# [Instructions]
[1] Return, word for word, the part of the article on the Beirut port explosion probe that opens with the words containing "Impeding Impunity: Lebanon’s" and closes with "a judge-led inquiry.".
[2] According to the article on the Beirut port explosion probe, how much ammonium nitrate detonated in the port explosion?
[3] Write what comes next in the article on the Beirut port explosion probe, picking up after its final sentence.

# [Source document]
● ● ● ● ● ● ●

Impeding Impunity: Lebanon’s Explosive Politics

Its buildings pockmarked with fresh bullets, Beirut now hangs in a tense state of limbo. Last Wednesday, a demonstration organized by Shia Muslim groups broke into gunfire, killing seven with dozens more injured. The events signal rising tensions that started fourteen months ago by a port explosion, in which a fire triggered the detonation of 2,750 tonnes of ammonium nitrate, killing more than 200 civilians. At the time, promises were made by political officials for accountability, which took the form of a judge-led inquiry.

Now begun, many politicians vehemently oppose the purportedly biased probe. Ali Hassan Khalil, a former finance minister, and Ghazi Zaiter, a former public works minister, lie at the heart of the controversy. Both are MPs with the Shia Muslim Amal party, allies of the powerful Hezbollah movement, who, among others, have been accused of negligence about the explosion. They deny any wrongdoing and have filed complaints against Judge Tarek Bitar, whose resignation Shia protestors were demanding last Wednesday.

Hezbollah and Amal blamed an opposition Christian faction, the Lebanese Forces (LF), for Wednesday’s crossfire. However, LF leader Samir Geagea condemned the violence and claimed on Twitter that “the main cause of these developments lies in the presence of uncontrolled and widespread weapons.” Commentators have warned that recent developments should not go overlooked nor underestimated. Writing in Carnegie’s Mideast blog, Michael Young cautioned a worsening of relations that could “take the country into a much darker period than the one that exists today.” Furthermore, speaking to the BBC, Kim Ghattas implored the international community to “speak out in pursuit of justice and accountability,” and that “those threatened with law and accountability before, have often resorted to violence to silence those calls.” Ghattas highlighted how the situation was likely to worsen before improving.

● ● ● ● ● ● ●

# [Available data]
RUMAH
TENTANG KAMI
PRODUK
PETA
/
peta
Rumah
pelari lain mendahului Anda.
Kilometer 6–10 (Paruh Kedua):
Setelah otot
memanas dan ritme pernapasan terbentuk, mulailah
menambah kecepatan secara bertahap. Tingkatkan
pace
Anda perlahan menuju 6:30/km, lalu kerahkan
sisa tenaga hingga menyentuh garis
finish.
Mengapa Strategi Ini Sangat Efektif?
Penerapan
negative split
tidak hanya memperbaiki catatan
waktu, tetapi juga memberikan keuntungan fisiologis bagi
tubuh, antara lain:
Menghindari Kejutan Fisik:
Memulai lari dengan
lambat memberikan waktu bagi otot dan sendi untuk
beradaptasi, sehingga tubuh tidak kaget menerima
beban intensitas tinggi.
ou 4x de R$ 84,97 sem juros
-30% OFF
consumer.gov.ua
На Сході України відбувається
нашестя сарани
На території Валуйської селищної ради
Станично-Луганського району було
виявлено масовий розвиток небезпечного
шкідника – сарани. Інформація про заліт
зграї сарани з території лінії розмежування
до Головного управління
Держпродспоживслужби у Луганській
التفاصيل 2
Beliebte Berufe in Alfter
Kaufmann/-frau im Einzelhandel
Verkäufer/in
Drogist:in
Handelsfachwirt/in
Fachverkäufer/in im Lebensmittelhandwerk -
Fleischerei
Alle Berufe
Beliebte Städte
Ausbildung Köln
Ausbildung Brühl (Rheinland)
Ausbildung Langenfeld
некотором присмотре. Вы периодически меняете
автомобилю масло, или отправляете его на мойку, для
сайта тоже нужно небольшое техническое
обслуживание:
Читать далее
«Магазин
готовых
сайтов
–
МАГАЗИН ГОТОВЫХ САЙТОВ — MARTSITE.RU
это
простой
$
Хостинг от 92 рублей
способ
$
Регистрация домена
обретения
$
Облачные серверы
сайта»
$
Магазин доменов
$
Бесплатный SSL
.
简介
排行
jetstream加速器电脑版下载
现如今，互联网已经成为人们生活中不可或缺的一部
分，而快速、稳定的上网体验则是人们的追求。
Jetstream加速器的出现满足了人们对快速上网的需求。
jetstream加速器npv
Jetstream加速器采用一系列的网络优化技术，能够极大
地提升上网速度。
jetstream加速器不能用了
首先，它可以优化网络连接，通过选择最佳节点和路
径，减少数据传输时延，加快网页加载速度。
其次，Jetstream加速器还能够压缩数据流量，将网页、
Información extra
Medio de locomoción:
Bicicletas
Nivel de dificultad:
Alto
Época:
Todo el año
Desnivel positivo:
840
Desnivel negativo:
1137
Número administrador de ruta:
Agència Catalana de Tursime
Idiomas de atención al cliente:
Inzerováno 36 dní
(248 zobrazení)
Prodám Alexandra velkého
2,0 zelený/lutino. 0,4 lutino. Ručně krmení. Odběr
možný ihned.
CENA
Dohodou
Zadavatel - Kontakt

● ● ● ● ● ● ●

# [Results]
[1]
Impeding Impunity: Lebanon’s Explosive Politics

Its buildings pockmarked with fresh bullets, Beirut now hangs in a tense state of limbo. Last Wednesday, a demonstration organized by Shia Muslim groups broke into gunfire, killing seven with dozens more injured. The events signal rising tensions that started fourteen months ago by a port explosion, in which a fire triggered the detonation of 2,750 tonnes of ammonium nitrate, killing more than 200 civilians. At the time, promises were made by political officials for accountability, which took the form of a judge-led inquiry.

[2] 2,750 tonnes

[3]
The investigation is viewed by Hezbollah and Amal as highly politicized, accusing it of focusing too narrowly on their allies. However, for a country also in the throes of a deep economic crisis with exorbitant inflation, and three-quarters of its population reduced to poverty, without power and lacking basic goods, time is of the essence. The Court of Cassation, Lebanon’s supreme court, has rejected the complaints made towards Judge Bitar, who is not said to hold any political affiliations and has suggested he resume work. But pressure falls on the shoulders of the judge himself, as Ghazi Zaiter and Ali Hassan Khalil will regain parliamentary immunity when the house returns to session.

Revenge often assumes a cyclical pattern and these scenes, alas, are far from foreign to the Lebanese people. The 1989 Taif Agreement marked the beginning of the end of the Lebanese Civil War (1975-1990) which resulted in 120,000 deaths and an exodus of almost one million people. In 1991, all political crimes were pardoned and militia groups dissolved, except Hezbollah. At the same time, the LF began to slowly regroup as Lebanon’s only large non-sectarian institution.

The antagonists have until now held a common interest in maintaining the system, riddled with patronage and corruption, and managed to install at best a shaky peace. But Lebanon’s multifaceted and fragile political system balances power between its different sects, which, critics believe, has entrenched the political elite and stifled any hope of reform. Despite nationwide rallies in 2019, citizens rarely succeed in shaking the foundations of the ruling class. Now, army vehicles and barbed wire fences divide the predominantly Christian Ain el-Rumaneh and the Shiite Muslim Chiyah – bringing back memories of a West-East divide that once defined the war.

For now, Beirut is frozen in an uneasy truce. But with pent-up anger among many Lebanese, heated sectarian tension and a political class desperate to retain its privileged position, a descent into further violence loom worryingly on the horizon. Elections due to be held next spring provide the potential for change, and citizens remain optimistic that the impunity granted to politicians will finally be impeded. For the moment, however, the opposition possesses no viable political program or candidates who can challenge the political elite. After fourteen months, will justice become another causality of Beirut’s explosion?